→ Directions:
A. In the passage on compressor flow measurement, condense the paragraph beginning "Measuring the unsteady flow patterns" into a shorter version that keeps its main facts.
B. List every drawback that the passage on compressor flow measurement attributes to using periscopic optical probes for light sheet delivery.
C. Carry on the passage on compressor flow measurement, beginning right after its final sentence.

Nonintrusive measurement techniques such as particle image velocimetry (PIV) are growing in both capability and utility for turbomachinery applications. However, the restrictive optical access afforded by multistage research compressors typically requires the use of a periscope probe to introduce the laser sheet for measurements in a rotor passage. This paper demonstrates the capability to perform three-dimensional PIV in a multistage compressor without the need for intrusive optical probes and requiring only line-of-sight optical access. The results collected from the embedded second stage of a three-stage axial compressor highlight the rotor tip leakage flow, and PIV measurements are qualitatively compared with high-frequency response piezoresistive pressure measurements to assess the tip leakage flow identification.
Measuring the unsteady flow patterns in the rotor blade passage of a multistage compressor is a key step toward understanding the loss-inducing mechanisms in these environments. Traditional probe traversing measurement techniques are often used to study compressor performance, but their intrusive design alters the flow. Thus, a nonintrusive method capable of resolving the flow field is desired. To measure the flow inside the rotor blade passage, noninvasive measurement techniques, such as laser Doppler velocimetry (LDV), have been used in the past [1,2]. However, because LDV is a pointwise measurement, it can be a laborious and time-intensive process, and it can be difficult to resolve the spatial characteristics of the flow field.
Since the emergence of PIV, researchers have begun turning to this method to investigate turbomachinery flows. Previous authors have performed PIV measurements in compressor applications [3,4], and other studies have specifically focused on tip leakage flows and measurements in the rotor tip clearance [5–7]. However, in all of these studies, periscopic optical probes were inserted into the flow for light sheet delivery, which renders the measurement invasive and limits the regions of the flow field which can be imaged. The presence of the probe alters the flow, and using a small probe introduces difficulties in achieving precise alignment of the laser beam. Furthermore, seeding can damage the probe or require a shutdown to clean the optics.

→ Supplied material:
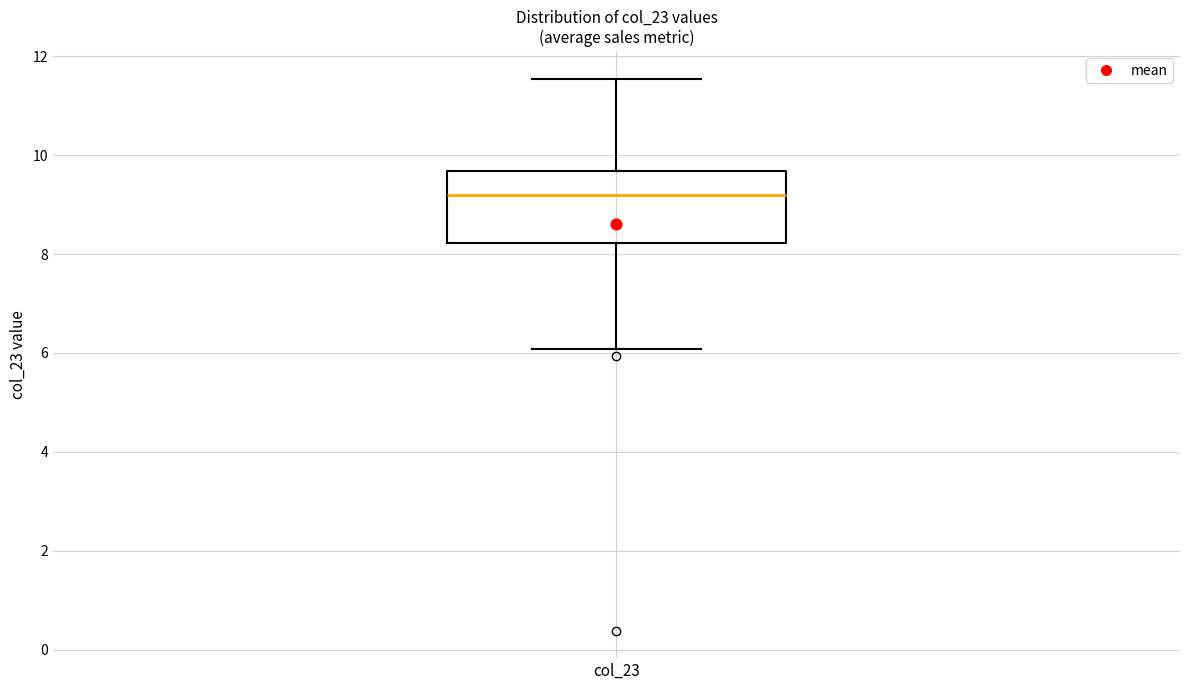

Read this box plot against the y-axis: the position of the median line, the range covered by the box, and the ends of both whiskers. The values are not printed on the chart, so give them approximately, as read against the axis.

median 9.2, box 8.2 to 9.6, whiskers 6.0 to 11.6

→ Answers to the tasks:
A. Measuring unsteady flow in the rotor blade passage of a multistage compressor is key to understanding its loss mechanisms. Traditional traversing probes alter the flow because they are intrusive, so a nonintrusive method is needed. Laser Doppler velocimetry has been used for this. Because it is a pointwise technique, however, it is laborious and time-intensive, and it has difficulty resolving the spatial characteristics of the flow field.

B.
- It makes the measurement invasive.
- It limits the regions of the flow field that can be imaged.
- The probe's presence alters the flow.
- A small probe makes precise alignment of the laser beam difficult.
- Seeding can damage the probe or require a shutdown to clean the optics.

C.
These challenges caused by the physical and geometrical constraints imposed by rotating compressor facilities are further amplified when performing stereoscopic or volumetric measurements due to limited viewing angles and reduced overlapping field of view between multiple cameras. Thus, a viable solution is to perform PIV on the embedded stage of a multistage compressor by delivering the laser sheet through the same window used by the cameras to acquire the image. This work demonstrates, for the first time, the capability of performing three-component, three-dimensional PIV in a multistage compressor, without the need for any invasive imaging or light delivery probes inside the compressor.
For the present study, PIV was performed in the second stage rotor passage (rotor 2) of the three-stage axial compressor facility at Purdue University. The compressor models the rear stages of a modern high-pressure compressor with engine-representative Mach numbers and Reynolds numbers. For the rotor 2 conditions presented herein, the relative Mach number is on the order of 0.45 and the relative Reynolds number based on chord is approximately 7.7 × 105. With a design rotational speed of 5000 rpm, the tip speed is approximately 160 m/s. These PIV measurements were collected as part of an extensive tip clearance sensitivity study, and the data presented herein pertain to a nominal tip clearance height of 2.0 mm, representing 4% rotor tip clearance (based on an annulus height of 50.8 mm). Additional information about the facility is available in Ref. .
The experimental setup for the PIV measurements is shown in Fig. 1(a). Optical access to the compressor was accomplished by a window extending approximately 20% axial chord upstream and downstream of the rotor blade and more than two blade pitches in the circumferential direction (69 mm × 127 mm field of view). This window was precision machined to match the curvature of the inner diameter for the compressor. A dual-plane LaVision Type 7 target was mounted between rotor blades for calibration purposes. This calibration target has dimensions of 58 mm square by 5.8 mm thick, with 1 mm spacing between the two planes and 5 mm spacing between marker dots on each plane. However, the rotor blades blocked portions of the calibration target, effectively reducing the measurement domain to 40 mm in the axial direction. Reflections from the incident laser light were a primary concern for this technique, so an MgF2 antireflective coating was applied to the window to minimize reflections at wavelengths larger than 425 nm.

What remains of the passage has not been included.